Hackers have caused “a catastrophic loss” time and time again by encrypting databases and locking out employees.
As Desiderius Erasmus once said “Prevention is better than cure”, organizations now follow a proactive rather than a reactive strategy. They tend to look first at the way malware works, with an aim to stop potential damage.
Ashley Wearne, General Manager for Security Software and Hardware Company Sophos, Australia and New Zealand, says that every day in his company’s labs, technicians witness about 500,000 new pieces of malware (short for malicious software). That is about half a million new pieces of malware detected every 24 hours, and only the tip of the cyber-iceberg.
Moreover, Wearne says that “18 months ago, malware was 80 per cent of the problem”:
“Now those 500,000 pieces of malware that we see every day represent just 14 per cent of all attacks. It’s staggering. The other 80 per cent is ransomware (a type of malware that encrypts data) and other types of attacks.”
Previously, the authorities served as the heavyweights and hackers were relatively easily to land a knockout punch. However, the cybercriminals learned to dodge the bullet. The business defenders punched hard and fast, but the cyber goons won rounds often.
Networking can be a blessing when it comes to sharing information with linked desktop and even wirelessly. However, with the threat of viruses prowling around, there has been a hurdle in businesses.

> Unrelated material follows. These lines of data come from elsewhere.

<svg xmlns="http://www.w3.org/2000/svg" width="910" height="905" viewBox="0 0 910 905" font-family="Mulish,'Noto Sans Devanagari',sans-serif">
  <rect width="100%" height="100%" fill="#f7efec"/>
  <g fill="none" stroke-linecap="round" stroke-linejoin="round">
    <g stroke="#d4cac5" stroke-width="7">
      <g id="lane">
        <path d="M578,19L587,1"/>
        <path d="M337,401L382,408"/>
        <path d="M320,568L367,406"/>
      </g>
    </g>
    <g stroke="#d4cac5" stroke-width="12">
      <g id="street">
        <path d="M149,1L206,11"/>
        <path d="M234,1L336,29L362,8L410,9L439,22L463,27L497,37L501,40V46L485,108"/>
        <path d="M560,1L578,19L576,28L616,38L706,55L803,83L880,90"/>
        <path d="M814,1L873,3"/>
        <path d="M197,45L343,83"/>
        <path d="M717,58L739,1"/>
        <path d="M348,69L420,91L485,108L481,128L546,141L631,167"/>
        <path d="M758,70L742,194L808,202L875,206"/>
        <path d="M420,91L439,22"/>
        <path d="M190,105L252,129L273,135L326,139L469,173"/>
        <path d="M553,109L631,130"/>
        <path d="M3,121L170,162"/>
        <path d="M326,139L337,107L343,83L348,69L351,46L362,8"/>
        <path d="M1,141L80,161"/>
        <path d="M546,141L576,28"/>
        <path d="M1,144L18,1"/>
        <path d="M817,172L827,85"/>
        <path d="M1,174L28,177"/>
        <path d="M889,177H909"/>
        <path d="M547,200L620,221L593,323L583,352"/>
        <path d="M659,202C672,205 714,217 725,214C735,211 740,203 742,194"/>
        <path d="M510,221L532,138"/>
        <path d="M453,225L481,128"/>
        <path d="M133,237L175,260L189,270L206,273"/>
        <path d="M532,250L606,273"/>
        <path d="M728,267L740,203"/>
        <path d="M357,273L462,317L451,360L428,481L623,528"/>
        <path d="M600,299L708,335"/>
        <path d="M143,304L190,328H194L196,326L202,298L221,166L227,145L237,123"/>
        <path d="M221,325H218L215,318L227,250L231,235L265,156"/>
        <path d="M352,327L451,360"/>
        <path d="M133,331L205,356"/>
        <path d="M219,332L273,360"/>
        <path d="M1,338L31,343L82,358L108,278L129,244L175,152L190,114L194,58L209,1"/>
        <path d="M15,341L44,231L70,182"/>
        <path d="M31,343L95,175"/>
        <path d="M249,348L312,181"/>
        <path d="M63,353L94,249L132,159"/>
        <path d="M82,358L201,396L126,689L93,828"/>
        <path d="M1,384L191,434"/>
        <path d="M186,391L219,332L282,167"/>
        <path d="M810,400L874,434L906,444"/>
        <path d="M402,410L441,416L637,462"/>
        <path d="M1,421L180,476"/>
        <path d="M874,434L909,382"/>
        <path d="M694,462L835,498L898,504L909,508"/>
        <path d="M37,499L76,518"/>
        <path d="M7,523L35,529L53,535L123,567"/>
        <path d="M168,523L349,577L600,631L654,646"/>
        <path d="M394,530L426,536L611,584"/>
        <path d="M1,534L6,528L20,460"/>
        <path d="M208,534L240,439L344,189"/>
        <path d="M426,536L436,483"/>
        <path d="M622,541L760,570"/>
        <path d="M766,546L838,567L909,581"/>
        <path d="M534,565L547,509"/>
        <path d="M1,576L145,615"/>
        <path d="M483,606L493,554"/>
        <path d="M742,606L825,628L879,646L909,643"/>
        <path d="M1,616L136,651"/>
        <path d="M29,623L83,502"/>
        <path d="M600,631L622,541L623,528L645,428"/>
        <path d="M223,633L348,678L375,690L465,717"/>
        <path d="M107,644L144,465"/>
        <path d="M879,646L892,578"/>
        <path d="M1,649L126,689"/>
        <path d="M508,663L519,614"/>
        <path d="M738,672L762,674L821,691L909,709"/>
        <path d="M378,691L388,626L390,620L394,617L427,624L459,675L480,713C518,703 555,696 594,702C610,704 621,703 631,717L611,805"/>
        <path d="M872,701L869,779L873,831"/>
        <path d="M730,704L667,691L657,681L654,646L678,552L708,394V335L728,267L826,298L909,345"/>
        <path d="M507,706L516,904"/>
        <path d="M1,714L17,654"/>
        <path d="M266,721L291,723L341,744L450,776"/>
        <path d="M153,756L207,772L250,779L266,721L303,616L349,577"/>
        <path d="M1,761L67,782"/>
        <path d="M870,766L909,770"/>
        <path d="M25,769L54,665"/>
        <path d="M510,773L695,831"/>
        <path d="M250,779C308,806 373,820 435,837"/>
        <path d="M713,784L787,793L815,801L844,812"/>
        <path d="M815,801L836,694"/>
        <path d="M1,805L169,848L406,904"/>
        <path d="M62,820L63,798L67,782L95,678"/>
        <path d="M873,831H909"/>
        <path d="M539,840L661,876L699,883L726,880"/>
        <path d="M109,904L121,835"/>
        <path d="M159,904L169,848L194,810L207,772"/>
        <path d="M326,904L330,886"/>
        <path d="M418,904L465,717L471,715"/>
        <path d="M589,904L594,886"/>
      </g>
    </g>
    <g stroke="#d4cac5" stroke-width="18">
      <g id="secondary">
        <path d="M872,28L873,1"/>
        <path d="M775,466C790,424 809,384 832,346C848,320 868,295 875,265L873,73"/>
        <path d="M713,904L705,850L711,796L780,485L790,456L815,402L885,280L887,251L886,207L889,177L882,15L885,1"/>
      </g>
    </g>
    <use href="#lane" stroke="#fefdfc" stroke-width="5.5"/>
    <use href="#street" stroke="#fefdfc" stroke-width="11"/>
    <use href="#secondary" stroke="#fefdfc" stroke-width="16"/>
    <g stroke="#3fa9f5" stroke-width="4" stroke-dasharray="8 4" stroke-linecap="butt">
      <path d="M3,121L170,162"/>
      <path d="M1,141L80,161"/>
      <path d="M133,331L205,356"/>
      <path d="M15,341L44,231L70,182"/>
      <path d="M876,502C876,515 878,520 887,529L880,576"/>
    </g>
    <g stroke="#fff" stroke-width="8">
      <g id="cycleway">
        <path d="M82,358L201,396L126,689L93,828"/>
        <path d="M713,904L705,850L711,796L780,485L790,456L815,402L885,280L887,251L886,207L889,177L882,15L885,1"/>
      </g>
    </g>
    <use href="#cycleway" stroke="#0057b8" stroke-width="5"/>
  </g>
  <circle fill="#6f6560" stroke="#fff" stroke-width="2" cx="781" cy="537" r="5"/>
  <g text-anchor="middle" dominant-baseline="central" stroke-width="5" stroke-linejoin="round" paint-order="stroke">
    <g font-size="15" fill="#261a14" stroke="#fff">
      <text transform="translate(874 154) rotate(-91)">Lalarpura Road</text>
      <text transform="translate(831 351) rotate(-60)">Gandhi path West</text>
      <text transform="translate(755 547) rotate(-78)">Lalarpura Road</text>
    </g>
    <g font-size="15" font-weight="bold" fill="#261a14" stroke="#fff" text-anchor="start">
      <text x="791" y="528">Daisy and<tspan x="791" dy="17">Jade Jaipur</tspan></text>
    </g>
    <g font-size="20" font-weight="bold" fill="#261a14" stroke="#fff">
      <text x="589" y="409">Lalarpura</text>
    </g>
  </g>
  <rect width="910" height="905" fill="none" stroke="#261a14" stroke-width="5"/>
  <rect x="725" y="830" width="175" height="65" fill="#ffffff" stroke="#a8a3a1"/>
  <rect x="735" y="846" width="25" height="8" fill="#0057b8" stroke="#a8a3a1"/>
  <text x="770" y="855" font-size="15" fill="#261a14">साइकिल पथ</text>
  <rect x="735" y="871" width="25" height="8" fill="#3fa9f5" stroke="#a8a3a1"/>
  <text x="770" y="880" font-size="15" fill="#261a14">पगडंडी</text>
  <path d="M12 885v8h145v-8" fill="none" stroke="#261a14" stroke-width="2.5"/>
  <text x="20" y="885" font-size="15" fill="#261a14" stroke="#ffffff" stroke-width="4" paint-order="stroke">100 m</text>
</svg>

Wearne says that at first, these attacks were “annoyances driven by pimply teenagers doing something they thought was smart. Whereas now, these hackers or groups of people who are incredibly smart – some of the smartest people in the world using tools used by in National Security Agency US”
This makes tackling these threats extremely difficult.
The target-rich environment from Google homes and WIFI connected internet bulbs is an ideal situation for Hackers. Researchers at Gartner have predicted that by 2020, more than 25% of identified cyber-attacks in enterprises will involve the Internet of Things.
A technique in Artificial Intelligence (AI) notes down patterns that these hackers use for profiling their work and grouping cyber threats into easily recognizable batches. AI requires a lot of input of mass data, so that it can identify the good among bad.
AI has already identified about 27 techniques that developers of malware use to enter into a system. AI will recognize these techniques and put solutions in place before a damage is caused. These systems are quite smart and can recognize new learning patterns.
Therefore, rather than dealing with each threat individually (about 50,000 threats every day), a system recognizes one of the 27 techniques and puts a stop to it. The fight becomes intense with least of the system’s energy wasted on jabs and body blows. The software boxer now dodges every punch thrown at it. The opponents will still punch, but their efforts will be useless.